• [WHAT THE TASK ASKS]:
From the data that follows, set down exactly the lines from the one with "gap: 31px ->" through the one with "html: none ->", counting both. Pictures stay out.

• [DATA SHOWN]:
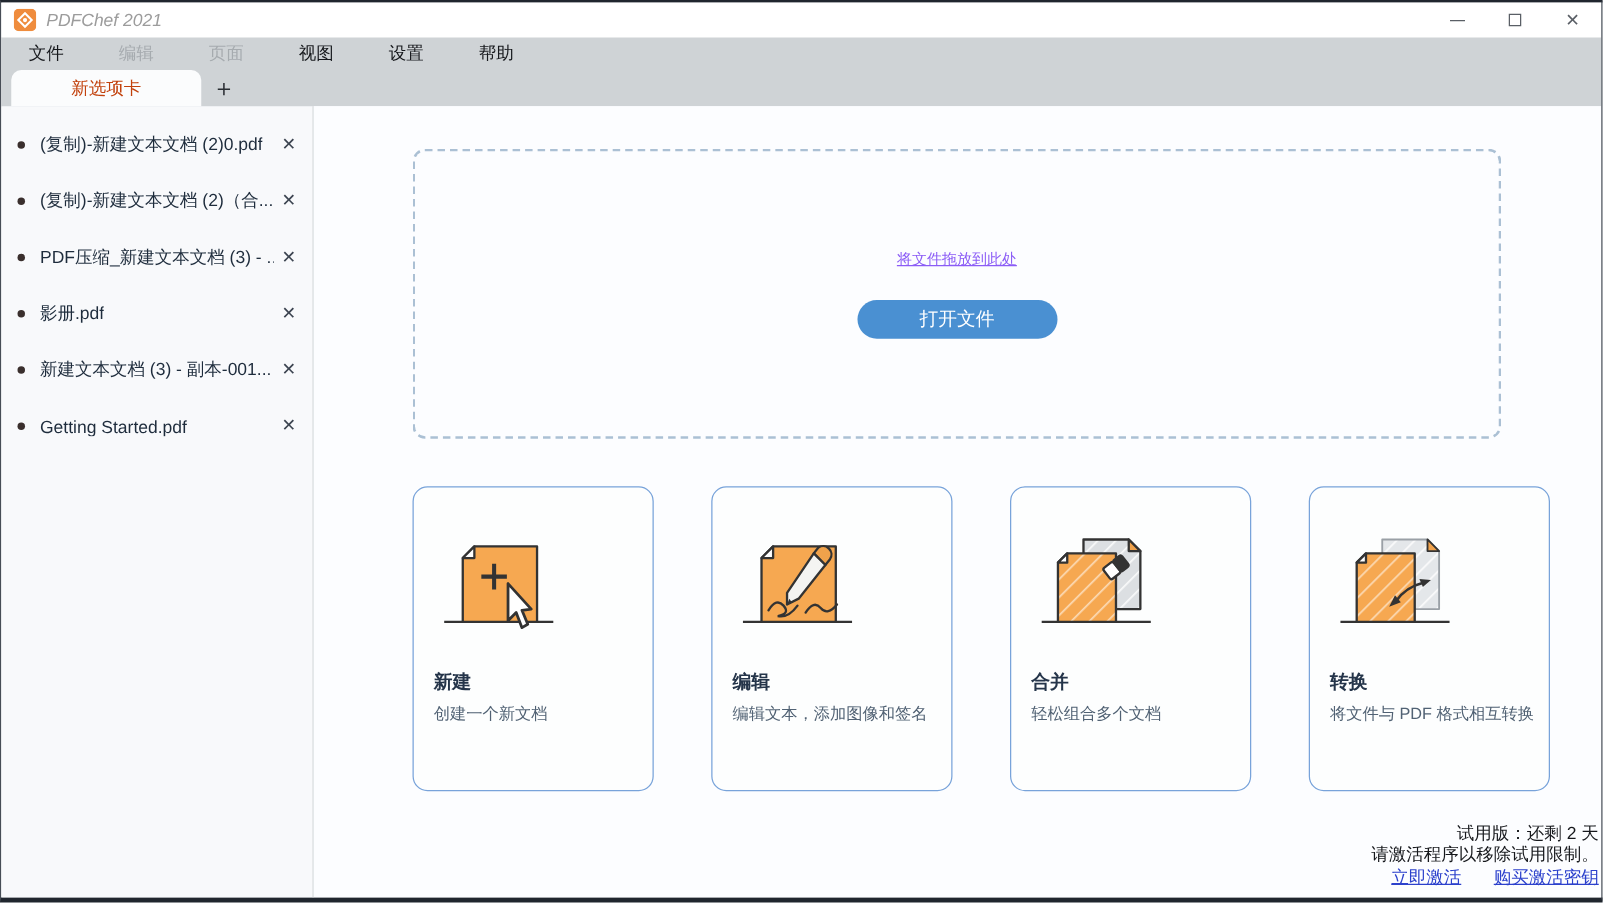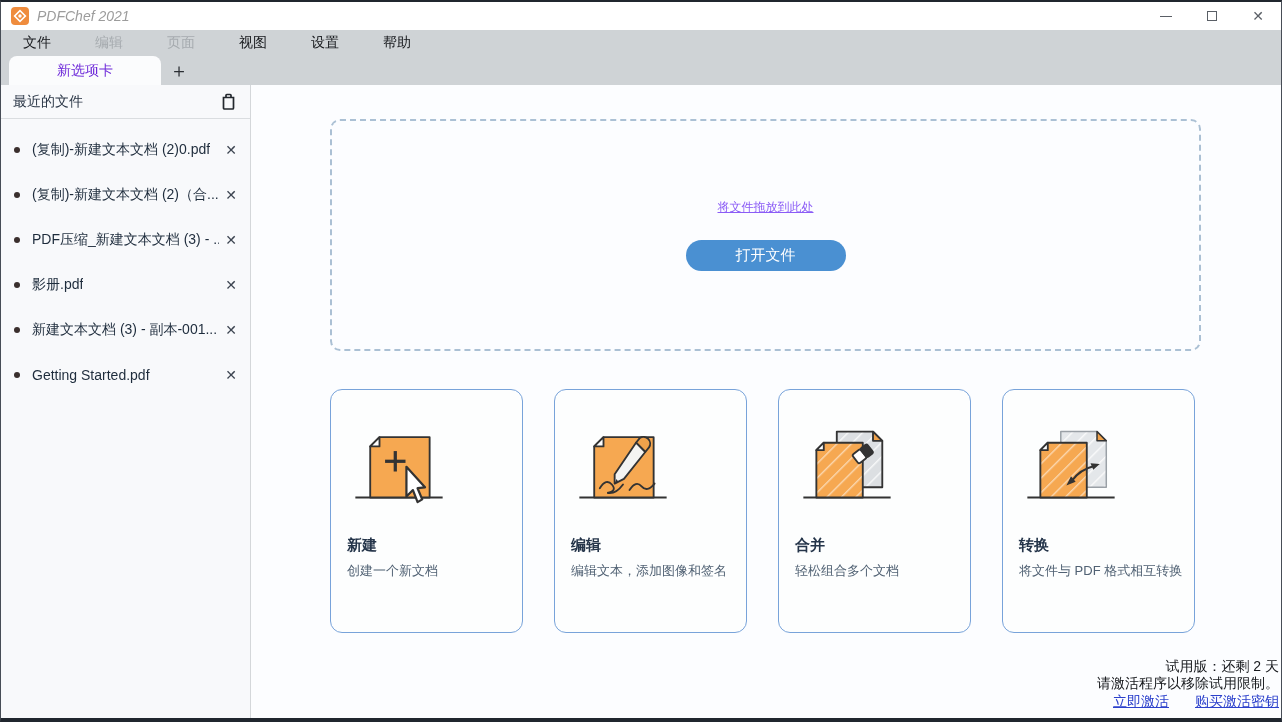"新选项卡" .tab-active { color: #6d28d9 -> #c2410c }
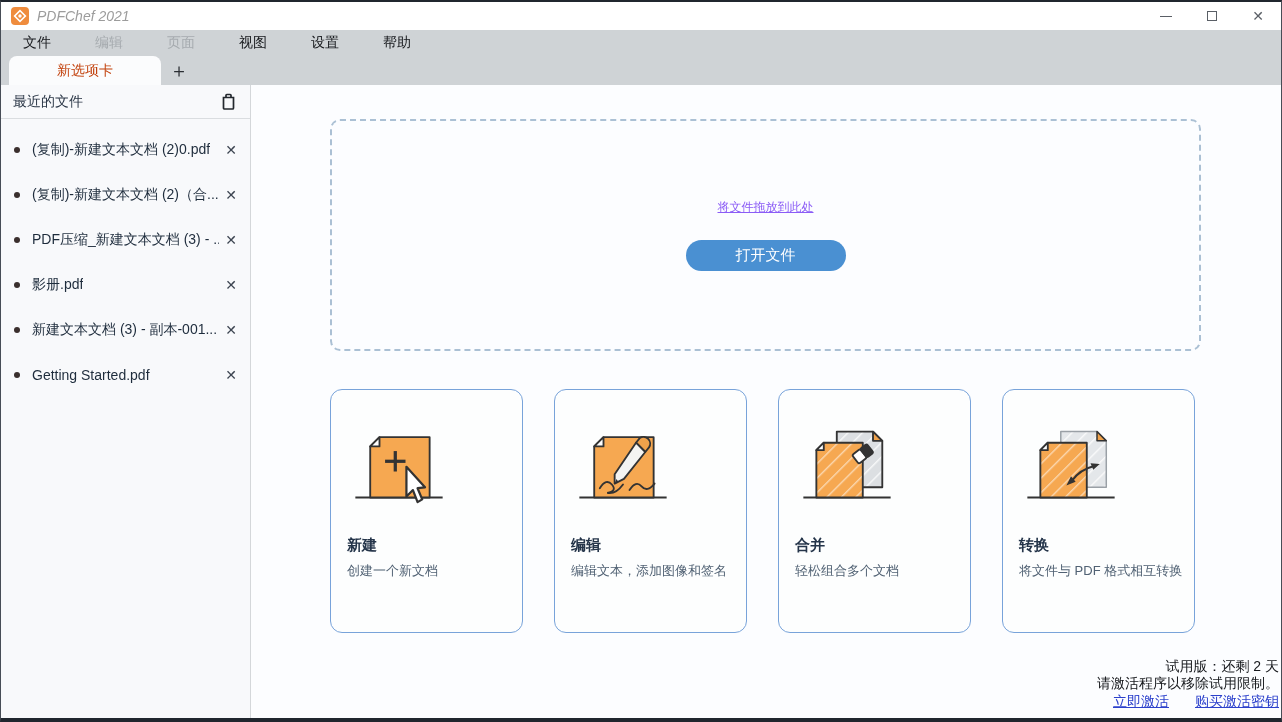"最近的文件" div.sidebar-header { html: <div> <span>最近的文件</span> <span> <svg> <path></path> <path></path> </svg> </span> </div> -> none }
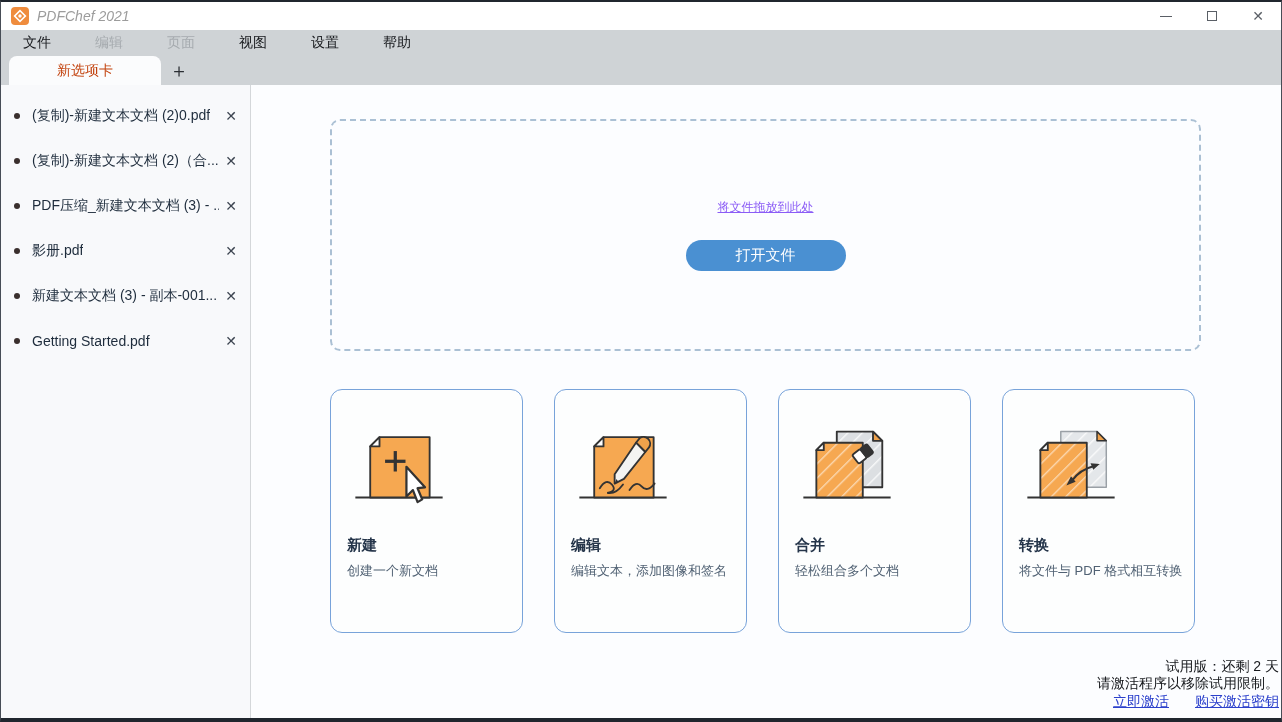"新建" .cards { gap: 31px -> 46px }
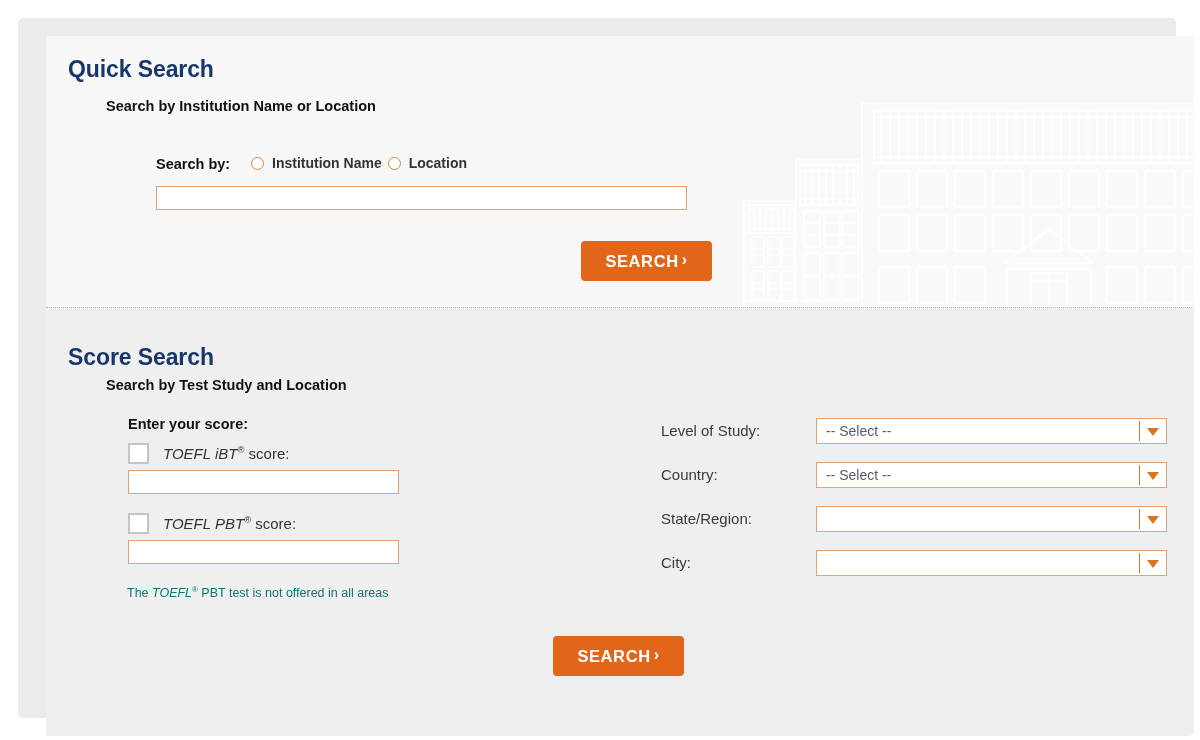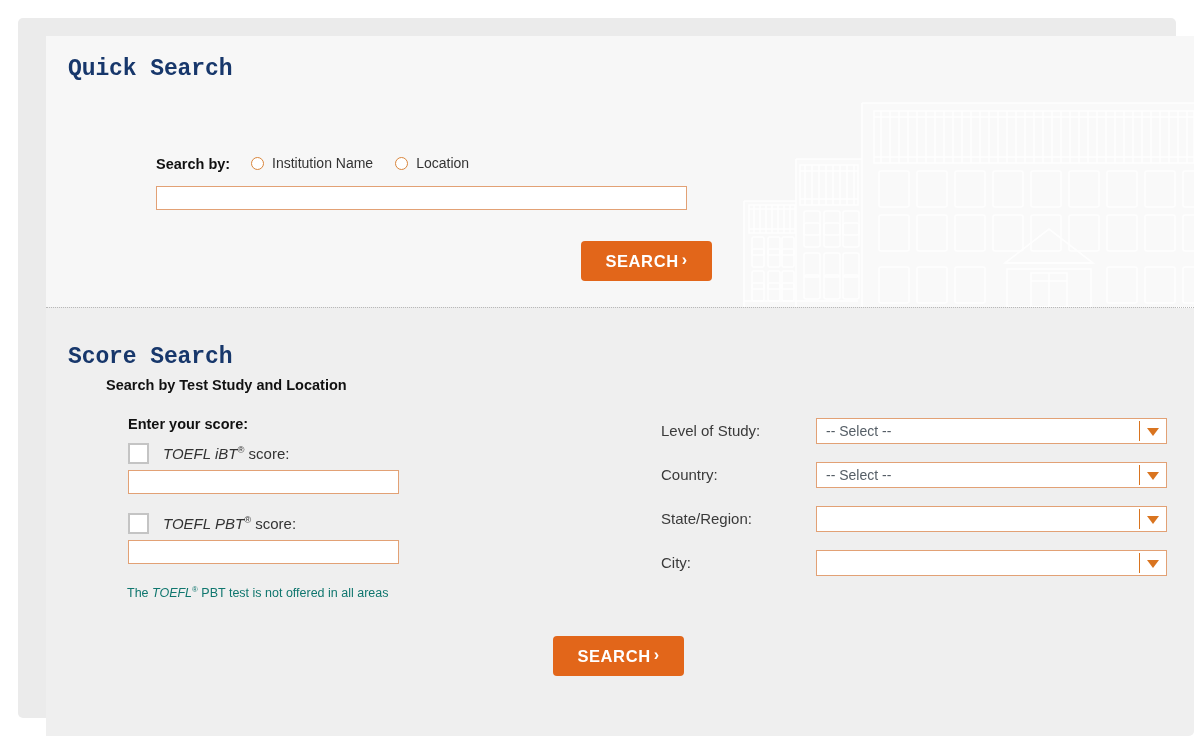"Quick Search" .section-title { font-family: Liberation Mono, monospace -> none }
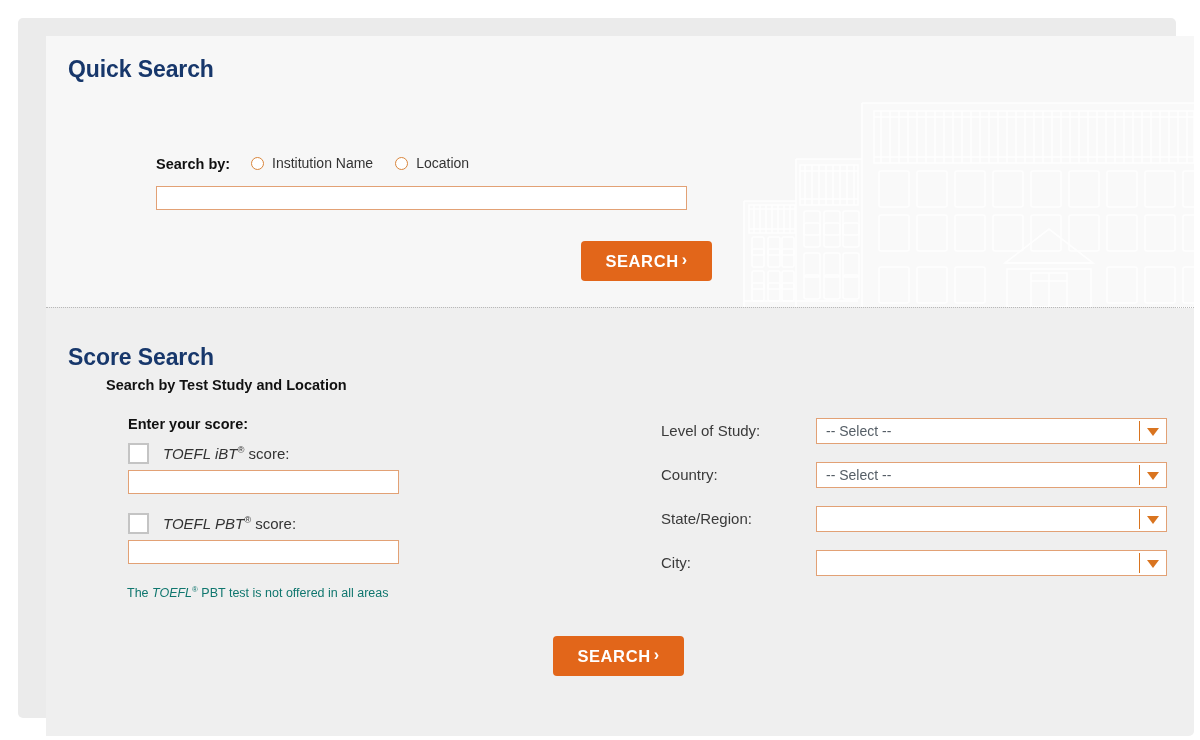"Search by Institution Name or" div.section-sub { html: none -> <div>Search by Institution Name or Location</div> }
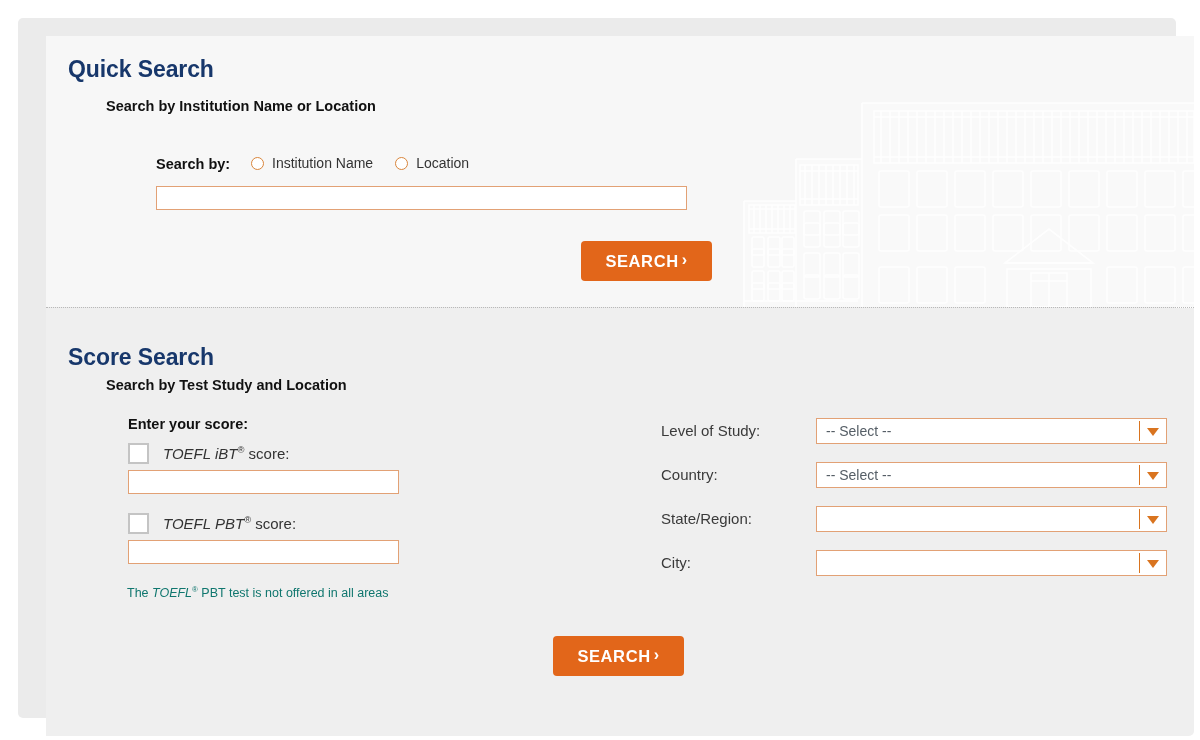"Institution Name" .radio-group { font-weight: none -> bold; gap: 22px -> 6px }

• [RESULT OF THIS EXERCISE]:
"新建" .cards { gap: 31px -> 46px }
"Quick Search" .section-title { font-family: Liberation Mono, monospace -> none }
"Search by Institution Name or" div.section-sub { html: none -> <div>Search by Institution Name or Location</div> }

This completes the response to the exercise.